*LIST OF TASKS*
- 1) Do the following statements agree with the text on aquifer storage and recovery? Answer each with yes or no, and quote the exact words of the text that settle it. (a) ASR projects are commonly developed for about $.01 per gallon. (b) ASR stores water underground in the summer for use during the winter. (c) Several utilities are evaluating ASR as a way to manage peak stormwater loads.
- 2) Can you carry on the text on aquifer storage and recovery from the point where it stops?

*TEXT PROVIDED*
Aquifer storage and recovery—known as ASR—is useful and environmentally friendly water management tool. It enables water users to store high-quality surface water underground in the winter for use during drier summer months. GSI has long been a champion of this technology. We have been involved in almost every licensed effort in Oregon, and have more experience than any other firm worldwide in conducting ASR projects in basalt aquifers.
Municipalities across the country use ASR to provide peak-time supply capacity because it typically costs much less than traditional storage, expanding water treatment plant capacity, or other alternative supply solutions. ASR can also be used for irrigating agriculture, aquifer stabilization, stream restoration, and thermal load management.
Cost-effective water supply storage: ASR enables the storage of abundant winter surface water for use later during the summer, when surface water supplies are typically less abundant. This means that cities can develop new peak capacity while limiting the impact on low summer flows. For groundwater-dependent cities, storing winter surface water reduces the overall demand on the groundwater resource and can stabilize declining water levels. Although storage volumes vary widely, ASR projects commonly are developed for about $.01 per gallon—a fraction of the cost of aboveground reservoirs.
Streamflow and temperature mitigation: Because winter flows are cool and the subsurface acts as an insulator, ASR projects store cool wintertime water. In areas where utilities are having thermal load issues—or temperature TMDLs (total maximum daily loads) are common—this cool water can be a valuable asset. It helps mitigate flow or wastewater outfall impacts, and can improve habitat as part of an ecosystem restoration plan.
Stormwater management: Several utilities are evaluating the use of ASR to manage peak stormwater loads. With natural treatment, stormwater can be cooled, filtered, and biologically treated and used for groundwater recharge. Using ASR reduces outfall discharge and the water can be recovered to provide streamflow augmentation or irrigation supply during the summer.

*RECORDS PROVIDED*

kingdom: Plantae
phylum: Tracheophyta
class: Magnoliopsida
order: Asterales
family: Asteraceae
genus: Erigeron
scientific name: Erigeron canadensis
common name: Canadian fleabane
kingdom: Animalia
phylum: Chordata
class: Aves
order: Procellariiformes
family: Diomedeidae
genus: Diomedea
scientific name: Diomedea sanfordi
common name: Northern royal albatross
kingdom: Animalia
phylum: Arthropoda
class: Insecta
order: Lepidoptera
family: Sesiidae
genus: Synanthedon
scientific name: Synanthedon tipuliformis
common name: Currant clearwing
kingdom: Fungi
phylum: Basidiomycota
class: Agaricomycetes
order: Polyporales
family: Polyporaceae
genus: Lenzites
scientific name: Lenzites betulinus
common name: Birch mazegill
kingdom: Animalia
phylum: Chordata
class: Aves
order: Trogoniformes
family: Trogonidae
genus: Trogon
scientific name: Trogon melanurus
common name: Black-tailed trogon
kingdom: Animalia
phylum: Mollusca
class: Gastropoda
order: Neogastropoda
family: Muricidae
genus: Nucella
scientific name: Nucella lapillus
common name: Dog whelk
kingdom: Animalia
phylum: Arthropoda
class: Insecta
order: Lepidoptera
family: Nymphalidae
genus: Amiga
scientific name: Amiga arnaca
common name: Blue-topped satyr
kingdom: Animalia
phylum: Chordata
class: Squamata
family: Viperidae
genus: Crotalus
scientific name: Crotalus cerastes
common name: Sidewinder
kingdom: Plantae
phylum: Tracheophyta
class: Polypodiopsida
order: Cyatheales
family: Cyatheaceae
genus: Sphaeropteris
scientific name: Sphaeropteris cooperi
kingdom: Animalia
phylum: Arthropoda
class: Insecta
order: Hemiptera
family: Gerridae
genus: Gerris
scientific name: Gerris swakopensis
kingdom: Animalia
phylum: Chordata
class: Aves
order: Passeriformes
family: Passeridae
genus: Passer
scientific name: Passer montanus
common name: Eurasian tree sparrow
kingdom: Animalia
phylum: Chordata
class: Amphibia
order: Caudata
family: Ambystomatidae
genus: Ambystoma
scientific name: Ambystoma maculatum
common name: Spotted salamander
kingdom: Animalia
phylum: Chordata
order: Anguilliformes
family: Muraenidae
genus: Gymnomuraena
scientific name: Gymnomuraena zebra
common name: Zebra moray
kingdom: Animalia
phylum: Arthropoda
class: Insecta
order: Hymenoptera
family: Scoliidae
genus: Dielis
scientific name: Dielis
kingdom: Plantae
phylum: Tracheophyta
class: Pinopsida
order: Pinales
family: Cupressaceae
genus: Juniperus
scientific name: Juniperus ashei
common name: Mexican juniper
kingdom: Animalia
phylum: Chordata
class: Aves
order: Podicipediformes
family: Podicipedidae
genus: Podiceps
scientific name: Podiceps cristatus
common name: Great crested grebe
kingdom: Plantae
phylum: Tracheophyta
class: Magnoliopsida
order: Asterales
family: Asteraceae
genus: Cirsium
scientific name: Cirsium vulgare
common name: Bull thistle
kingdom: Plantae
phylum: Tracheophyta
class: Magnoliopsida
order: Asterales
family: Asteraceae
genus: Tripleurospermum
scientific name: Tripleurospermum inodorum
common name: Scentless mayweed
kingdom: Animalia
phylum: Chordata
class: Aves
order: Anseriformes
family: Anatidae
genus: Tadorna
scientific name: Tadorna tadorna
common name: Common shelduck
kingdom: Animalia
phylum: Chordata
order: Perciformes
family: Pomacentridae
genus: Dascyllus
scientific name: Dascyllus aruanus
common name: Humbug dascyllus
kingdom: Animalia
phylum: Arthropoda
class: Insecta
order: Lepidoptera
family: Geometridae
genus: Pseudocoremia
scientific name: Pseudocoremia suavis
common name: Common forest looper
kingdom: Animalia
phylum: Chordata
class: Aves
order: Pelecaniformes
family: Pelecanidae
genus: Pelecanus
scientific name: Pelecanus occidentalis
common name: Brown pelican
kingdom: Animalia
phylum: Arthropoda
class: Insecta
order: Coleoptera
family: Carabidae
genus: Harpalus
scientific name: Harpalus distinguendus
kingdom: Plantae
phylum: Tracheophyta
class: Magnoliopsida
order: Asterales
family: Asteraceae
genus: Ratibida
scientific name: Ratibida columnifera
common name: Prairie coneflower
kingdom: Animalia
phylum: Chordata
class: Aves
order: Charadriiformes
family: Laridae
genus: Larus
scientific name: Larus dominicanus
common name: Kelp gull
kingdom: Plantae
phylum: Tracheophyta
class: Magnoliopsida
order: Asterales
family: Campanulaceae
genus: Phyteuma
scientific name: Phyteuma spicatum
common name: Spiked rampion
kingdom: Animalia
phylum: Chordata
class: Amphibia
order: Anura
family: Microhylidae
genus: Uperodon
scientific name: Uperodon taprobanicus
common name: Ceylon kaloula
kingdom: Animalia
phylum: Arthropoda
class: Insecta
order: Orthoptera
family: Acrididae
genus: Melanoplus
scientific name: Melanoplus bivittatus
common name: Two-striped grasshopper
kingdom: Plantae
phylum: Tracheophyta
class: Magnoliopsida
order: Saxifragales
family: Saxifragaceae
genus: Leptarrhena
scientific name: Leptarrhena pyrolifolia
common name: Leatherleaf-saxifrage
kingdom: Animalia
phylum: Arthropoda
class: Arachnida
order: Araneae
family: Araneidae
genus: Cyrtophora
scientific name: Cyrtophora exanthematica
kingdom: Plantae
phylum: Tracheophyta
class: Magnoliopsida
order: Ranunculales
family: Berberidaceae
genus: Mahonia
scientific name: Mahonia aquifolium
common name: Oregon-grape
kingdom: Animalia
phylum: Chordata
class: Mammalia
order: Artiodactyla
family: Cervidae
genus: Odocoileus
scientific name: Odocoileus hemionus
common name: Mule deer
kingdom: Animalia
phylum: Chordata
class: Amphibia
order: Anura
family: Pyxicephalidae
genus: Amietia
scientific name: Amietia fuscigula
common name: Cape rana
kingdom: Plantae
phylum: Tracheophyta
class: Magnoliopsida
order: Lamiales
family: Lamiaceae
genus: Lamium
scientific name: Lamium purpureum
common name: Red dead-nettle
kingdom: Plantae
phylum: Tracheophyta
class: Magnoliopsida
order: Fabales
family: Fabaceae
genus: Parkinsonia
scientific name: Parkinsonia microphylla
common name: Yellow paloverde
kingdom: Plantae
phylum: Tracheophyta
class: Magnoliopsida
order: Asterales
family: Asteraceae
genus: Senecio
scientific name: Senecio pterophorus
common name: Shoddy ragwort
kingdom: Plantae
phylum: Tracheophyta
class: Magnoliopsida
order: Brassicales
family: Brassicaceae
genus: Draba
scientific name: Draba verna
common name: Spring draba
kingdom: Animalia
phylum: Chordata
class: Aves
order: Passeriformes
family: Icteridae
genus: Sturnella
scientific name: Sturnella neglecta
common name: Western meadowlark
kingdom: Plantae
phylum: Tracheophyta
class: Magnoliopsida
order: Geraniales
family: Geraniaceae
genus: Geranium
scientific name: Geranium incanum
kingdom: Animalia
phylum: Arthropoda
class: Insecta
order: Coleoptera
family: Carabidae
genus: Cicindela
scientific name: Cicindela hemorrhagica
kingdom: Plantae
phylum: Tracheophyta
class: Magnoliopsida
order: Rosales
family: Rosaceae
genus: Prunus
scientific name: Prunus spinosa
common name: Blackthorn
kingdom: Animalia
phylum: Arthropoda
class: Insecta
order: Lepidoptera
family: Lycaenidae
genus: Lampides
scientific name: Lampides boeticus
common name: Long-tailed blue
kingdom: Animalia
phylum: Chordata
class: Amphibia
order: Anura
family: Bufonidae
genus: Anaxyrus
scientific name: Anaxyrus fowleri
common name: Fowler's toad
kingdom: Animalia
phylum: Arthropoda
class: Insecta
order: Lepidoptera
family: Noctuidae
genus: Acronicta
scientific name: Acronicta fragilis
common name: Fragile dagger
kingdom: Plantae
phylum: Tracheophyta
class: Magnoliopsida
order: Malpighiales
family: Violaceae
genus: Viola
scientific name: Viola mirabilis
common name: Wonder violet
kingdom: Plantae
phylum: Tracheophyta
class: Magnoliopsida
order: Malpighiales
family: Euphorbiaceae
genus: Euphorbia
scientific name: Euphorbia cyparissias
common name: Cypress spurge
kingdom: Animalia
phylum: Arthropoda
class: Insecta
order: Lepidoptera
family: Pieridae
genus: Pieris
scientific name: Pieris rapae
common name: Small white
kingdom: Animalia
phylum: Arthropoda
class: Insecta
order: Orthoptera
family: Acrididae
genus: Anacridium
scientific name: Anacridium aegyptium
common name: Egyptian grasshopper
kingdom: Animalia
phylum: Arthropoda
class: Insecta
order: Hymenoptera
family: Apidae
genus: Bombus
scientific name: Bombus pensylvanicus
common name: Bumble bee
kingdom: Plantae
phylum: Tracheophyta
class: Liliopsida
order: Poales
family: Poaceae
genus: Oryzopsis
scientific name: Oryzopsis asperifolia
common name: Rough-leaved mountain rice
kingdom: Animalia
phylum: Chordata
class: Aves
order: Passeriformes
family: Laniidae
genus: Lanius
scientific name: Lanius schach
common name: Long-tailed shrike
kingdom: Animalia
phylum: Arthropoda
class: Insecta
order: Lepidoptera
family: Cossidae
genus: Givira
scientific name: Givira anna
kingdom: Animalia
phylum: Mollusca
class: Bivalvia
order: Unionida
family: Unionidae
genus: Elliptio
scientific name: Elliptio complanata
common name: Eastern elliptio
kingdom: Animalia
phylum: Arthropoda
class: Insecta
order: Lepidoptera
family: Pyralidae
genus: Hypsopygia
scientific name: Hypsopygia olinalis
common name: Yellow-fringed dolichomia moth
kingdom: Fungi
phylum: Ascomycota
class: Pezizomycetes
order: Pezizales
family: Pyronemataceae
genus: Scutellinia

*TASK-BY-TASK ANSWERS*
- 1)
(a) Yes: "ASR projects commonly are developed for about $.01 per gallon"
(b) No: "store high-quality surface water underground in the winter for use during drier summer months"
(c) Yes: "Several utilities are evaluating the use of ASR to manage peak stormwater loads."

- 2)
Emergency supply: ASR systems can be used as critical facilities to bank water for use during emergency situations. ASR wells have a greater chance of surviving earthquakes, major storm surges that inundate coastal communities, and tsunami events compared to traditional storage facilities. ASR also can provide critical system resiliency where a watershed has been affected by wildfire.
Industrial uses: Industries can benefit from thermal storage in multiple ways. Storing cool winter water for increased summer cooling efficiency can result in significant energy cost savings and a reduced carbon footprint. If water rights will support it, storing warm summertime water can have the same benefit when recovered for processes that require hot water or steam.
Aquifer conditioning: Using ASR to alter background groundwater quality can benefit utilities that are approaching regulatory limits for elements such as iron, manganese, arsenic, or uranium.
We help our clients assess the feasibility of ASR and see successful pilot programs through to full operation. We are known for our successes in planning, developing, and operating groundwater supply wells and ASR systems, and in pioneering innovative managed aquifer recharge applications.